Enhanced corrosion resistance, antibacterial properties and osteogenesis by Cu ion optimized MgAl-layered double hydroxide on Mg alloy

Magnesium (Mg) and its alloys have similar densities and elastic moduli to natural bone, making them an excellent choice for orthopedic implants. However, Mg alloys are prone to electrochemical corrosion, which often leads to implant failure and hinders the further development of Mg alloys due to bacterial infection around the implant. This work aims to enhance the corrosion resistance of Mg alloys, and provide theoretical guidance for solving the problem that Mg-based orthopedic implants are susceptible to bacterial infection and, thus, implant failure. In order to solve the corrosion problem, the Mg alloy AZ91D was used as the substrate, and a compact and uniform MgAlCu-layered double hydroxide (Mg(Cu)-LDH) was prepared on its surface using a hydrothermal method. The Mg(Cu)-LDH provides a barrier between the AZ91D and corrosive liquid, which effectively protects the Mg substrate from being corroded. The Mg(Cu)-LDH shows great cell viability for MC3T3-E1 cells.
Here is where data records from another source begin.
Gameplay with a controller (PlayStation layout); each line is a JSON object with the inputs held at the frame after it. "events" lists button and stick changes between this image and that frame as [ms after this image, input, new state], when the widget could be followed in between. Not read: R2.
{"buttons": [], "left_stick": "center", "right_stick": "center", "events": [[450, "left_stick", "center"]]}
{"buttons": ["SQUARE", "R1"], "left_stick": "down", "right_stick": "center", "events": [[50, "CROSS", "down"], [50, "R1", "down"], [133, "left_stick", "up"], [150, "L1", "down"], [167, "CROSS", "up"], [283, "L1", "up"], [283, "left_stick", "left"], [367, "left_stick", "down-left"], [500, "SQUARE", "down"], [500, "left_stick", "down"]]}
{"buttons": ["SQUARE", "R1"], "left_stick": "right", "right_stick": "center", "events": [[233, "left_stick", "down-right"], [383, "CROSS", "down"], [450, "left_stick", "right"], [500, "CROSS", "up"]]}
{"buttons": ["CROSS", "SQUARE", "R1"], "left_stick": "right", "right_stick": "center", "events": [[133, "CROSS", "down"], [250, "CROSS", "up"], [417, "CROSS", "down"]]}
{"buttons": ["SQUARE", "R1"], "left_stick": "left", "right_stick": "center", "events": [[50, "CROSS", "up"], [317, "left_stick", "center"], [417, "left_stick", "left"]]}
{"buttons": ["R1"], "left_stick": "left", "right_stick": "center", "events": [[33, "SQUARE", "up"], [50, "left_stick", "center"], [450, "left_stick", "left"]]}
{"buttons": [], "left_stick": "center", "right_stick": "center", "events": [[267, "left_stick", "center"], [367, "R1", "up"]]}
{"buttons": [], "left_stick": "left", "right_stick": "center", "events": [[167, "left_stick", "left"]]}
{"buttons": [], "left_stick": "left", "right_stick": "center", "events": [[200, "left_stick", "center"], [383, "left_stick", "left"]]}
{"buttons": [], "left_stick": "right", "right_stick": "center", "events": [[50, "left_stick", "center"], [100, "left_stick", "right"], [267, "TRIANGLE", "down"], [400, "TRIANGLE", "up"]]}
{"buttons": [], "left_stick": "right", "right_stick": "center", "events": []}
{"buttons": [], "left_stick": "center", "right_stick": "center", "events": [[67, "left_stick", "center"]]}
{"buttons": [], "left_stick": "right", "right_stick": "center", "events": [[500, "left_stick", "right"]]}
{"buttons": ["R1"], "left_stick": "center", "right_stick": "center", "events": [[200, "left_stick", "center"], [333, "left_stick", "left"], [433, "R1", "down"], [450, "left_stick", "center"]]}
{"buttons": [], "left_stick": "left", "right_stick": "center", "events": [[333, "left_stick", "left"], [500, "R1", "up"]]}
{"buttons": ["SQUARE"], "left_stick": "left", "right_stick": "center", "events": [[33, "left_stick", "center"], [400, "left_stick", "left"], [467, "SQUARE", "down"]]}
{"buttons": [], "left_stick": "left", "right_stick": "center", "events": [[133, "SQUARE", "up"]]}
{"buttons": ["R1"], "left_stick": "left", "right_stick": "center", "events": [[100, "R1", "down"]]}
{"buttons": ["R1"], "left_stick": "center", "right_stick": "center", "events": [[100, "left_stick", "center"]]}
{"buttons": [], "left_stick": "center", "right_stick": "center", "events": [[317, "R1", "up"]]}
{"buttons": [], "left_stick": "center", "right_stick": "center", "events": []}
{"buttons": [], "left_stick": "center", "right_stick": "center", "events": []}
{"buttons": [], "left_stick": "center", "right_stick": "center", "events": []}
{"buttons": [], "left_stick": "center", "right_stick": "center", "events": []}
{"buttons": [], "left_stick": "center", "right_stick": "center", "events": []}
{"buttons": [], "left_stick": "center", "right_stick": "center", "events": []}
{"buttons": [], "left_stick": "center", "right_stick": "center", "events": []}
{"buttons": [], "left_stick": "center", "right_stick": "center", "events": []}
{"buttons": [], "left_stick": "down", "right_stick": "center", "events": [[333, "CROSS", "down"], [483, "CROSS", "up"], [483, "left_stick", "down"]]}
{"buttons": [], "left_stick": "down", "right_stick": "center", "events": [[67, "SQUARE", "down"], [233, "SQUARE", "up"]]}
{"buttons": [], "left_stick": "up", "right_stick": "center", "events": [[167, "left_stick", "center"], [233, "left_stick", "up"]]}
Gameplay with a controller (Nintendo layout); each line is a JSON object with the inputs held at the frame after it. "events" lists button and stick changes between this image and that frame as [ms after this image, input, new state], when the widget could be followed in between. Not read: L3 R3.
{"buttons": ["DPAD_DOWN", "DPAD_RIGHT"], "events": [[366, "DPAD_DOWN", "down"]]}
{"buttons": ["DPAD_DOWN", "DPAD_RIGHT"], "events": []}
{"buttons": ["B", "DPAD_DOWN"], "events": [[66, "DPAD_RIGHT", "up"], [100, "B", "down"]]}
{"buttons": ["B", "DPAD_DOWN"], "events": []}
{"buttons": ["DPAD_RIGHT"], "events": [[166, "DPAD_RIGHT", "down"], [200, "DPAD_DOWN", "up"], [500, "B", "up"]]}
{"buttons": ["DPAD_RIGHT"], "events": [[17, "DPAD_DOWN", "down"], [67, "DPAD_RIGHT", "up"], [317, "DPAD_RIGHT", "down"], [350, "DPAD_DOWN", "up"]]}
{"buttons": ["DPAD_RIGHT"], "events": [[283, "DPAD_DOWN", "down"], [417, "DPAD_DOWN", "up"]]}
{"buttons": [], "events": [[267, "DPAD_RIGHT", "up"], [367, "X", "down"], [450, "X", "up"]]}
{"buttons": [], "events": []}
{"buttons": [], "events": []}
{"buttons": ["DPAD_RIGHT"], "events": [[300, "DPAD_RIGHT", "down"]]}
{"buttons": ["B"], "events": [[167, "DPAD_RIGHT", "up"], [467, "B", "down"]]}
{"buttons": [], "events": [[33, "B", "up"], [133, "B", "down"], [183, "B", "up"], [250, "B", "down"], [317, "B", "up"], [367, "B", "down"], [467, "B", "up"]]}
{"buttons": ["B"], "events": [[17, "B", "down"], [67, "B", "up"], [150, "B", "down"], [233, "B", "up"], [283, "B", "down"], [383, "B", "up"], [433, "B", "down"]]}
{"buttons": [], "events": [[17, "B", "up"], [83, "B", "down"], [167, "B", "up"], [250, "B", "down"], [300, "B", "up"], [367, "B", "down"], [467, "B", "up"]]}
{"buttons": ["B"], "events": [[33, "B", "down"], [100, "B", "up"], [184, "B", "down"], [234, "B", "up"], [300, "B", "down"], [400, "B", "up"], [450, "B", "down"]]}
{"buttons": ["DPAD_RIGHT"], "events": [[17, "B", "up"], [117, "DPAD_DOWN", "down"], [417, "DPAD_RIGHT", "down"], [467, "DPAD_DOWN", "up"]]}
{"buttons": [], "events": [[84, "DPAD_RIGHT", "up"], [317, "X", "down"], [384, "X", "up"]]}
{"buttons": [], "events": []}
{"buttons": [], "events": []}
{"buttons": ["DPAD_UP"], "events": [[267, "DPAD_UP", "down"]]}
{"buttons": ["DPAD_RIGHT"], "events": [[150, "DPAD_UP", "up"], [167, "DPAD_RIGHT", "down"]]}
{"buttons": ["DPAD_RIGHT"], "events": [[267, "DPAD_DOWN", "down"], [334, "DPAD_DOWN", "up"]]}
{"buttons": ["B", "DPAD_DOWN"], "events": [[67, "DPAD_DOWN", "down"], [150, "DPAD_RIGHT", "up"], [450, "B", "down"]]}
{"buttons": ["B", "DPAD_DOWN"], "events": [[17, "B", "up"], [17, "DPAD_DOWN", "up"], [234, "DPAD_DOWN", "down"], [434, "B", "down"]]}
The Cu²⁺ and Mg²⁺ in the coating also endow the Mg(Cu)-LDH/AZ91D with antibacterial properties, showing strong antibacterial effects on both E. coli and S. aureus with antibacterial rates over 85%. Finally, in vivo results indicated that a LDH-coated implant had no systemic effects on the hearts, livers, spleens, lungs or kidneys. It was shown that 4 weeks after surgery the ratio of bone volume to tissue volume (BV/TV) of the LDH implant was 24%, which was 1.7 times that observed for AZ91D.